» **Page-level text extractions**:
::::

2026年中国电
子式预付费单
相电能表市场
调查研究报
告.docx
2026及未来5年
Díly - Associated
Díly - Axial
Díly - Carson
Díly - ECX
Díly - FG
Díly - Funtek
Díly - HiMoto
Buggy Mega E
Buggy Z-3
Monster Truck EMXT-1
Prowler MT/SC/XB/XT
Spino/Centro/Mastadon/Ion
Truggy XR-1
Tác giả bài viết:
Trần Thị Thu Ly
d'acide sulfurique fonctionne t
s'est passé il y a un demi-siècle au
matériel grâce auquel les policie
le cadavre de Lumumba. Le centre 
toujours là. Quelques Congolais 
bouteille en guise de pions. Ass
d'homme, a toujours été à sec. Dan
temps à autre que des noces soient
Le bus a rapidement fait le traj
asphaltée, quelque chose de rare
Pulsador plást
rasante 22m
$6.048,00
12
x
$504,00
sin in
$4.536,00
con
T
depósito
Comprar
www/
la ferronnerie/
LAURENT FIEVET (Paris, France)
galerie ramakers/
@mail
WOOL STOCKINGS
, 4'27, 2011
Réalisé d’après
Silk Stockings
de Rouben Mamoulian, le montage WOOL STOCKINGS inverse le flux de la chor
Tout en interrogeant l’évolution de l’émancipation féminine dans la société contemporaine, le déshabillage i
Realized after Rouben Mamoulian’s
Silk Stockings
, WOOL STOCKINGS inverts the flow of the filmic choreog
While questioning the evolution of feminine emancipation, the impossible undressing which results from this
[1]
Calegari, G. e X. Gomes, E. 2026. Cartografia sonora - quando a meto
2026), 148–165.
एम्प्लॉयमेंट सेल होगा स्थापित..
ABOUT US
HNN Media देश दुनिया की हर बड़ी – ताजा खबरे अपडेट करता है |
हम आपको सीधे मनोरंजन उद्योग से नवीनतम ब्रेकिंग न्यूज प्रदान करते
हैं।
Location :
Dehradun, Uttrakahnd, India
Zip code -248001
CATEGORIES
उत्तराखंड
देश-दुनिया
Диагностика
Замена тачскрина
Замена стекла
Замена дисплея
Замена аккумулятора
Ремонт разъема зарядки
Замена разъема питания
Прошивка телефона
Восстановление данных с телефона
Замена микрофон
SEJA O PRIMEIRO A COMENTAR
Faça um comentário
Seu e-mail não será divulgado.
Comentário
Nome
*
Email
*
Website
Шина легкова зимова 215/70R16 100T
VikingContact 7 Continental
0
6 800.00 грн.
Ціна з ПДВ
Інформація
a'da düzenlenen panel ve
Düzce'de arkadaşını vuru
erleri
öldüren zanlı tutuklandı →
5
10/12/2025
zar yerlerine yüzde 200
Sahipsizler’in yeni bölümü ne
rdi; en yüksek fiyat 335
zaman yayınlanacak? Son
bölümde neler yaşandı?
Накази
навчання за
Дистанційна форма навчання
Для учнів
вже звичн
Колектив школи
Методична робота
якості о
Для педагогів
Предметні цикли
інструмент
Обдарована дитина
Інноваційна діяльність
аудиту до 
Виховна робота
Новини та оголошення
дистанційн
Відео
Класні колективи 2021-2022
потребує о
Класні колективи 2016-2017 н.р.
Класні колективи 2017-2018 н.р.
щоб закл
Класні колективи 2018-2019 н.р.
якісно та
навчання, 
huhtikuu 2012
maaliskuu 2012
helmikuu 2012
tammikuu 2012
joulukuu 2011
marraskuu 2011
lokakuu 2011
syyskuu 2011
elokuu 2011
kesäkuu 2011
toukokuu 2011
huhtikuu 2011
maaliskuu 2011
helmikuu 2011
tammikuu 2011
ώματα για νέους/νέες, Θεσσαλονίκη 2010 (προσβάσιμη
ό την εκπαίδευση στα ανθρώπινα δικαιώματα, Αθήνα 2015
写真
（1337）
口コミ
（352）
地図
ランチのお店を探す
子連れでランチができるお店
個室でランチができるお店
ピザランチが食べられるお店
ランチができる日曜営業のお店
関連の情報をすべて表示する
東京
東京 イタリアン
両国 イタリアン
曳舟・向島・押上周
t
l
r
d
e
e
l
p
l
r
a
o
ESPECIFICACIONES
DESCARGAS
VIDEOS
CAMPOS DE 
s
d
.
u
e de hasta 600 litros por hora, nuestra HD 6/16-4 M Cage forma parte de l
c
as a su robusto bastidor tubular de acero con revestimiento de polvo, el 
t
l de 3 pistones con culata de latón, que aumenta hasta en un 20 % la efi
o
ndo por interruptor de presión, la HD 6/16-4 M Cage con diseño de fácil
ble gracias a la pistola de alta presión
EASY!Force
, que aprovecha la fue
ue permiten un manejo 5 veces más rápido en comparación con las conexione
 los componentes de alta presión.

::::

» **What is being asked**: A line qualifies when it holds the word "hasta"; report all qualifying lines from the records above.

» **Task output**:
e de hasta 600 litros por hora, nuestra HD 6/16-4 M Cage forma parte de l
l de 3 pistones con culata de latón, que aumenta hasta en un 20 % la efi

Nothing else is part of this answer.